0 / 0
Limitations for collecting statistics in Data Virtualization
Last updated: Nov 26, 2024
Data source specific limitations for collecting statistics in Data Virtualization

Data sources differ in their support of local statistics collection and support different column statistics. They also support different methods for collecting statistics.

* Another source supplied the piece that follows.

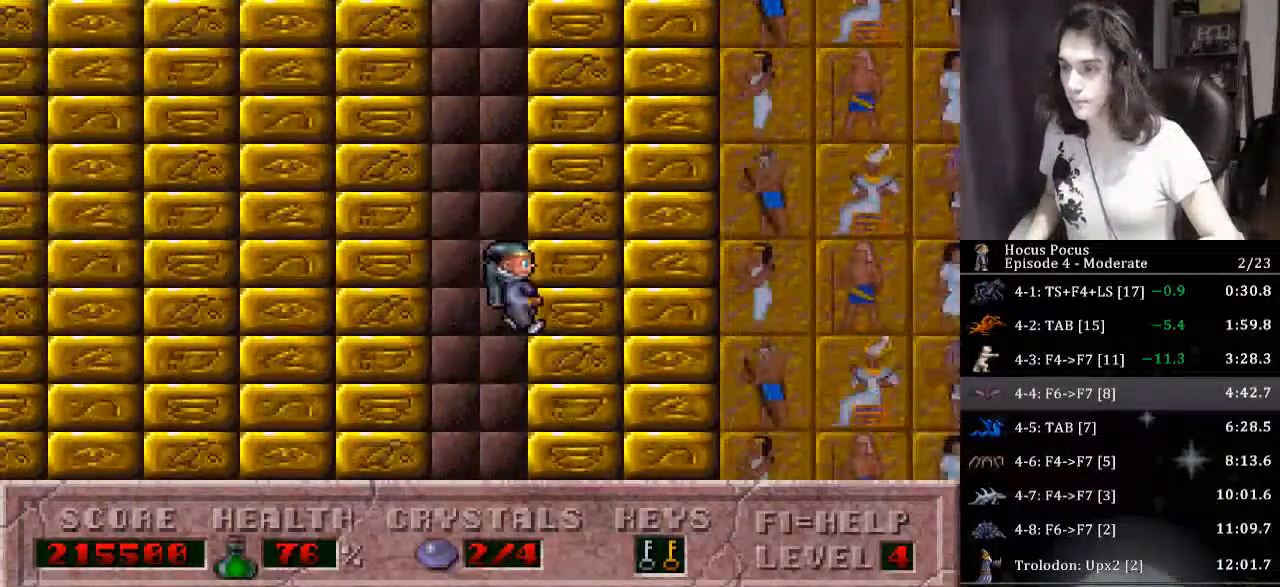
{"keys": ["right", "up"], "events": [[200, "up", "down"]]}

Data Virtualization supports two statistics collection types.
remote-catalog
This type of statistics collection is only supported for virtualized tables in remote data sources that support a local method of statistics collection. Statistics that are stored in the catalog tables at the remote data source are retrieved and then stored in the Data Virtualization statistics catalog. It is critical to ensure that accurate statistics are available in the remote data source. The remote-catalog type of statistics collection is not supported for grouped tables.

The following table identifies the data sources that support local statistics collection and shows which column statistics are available.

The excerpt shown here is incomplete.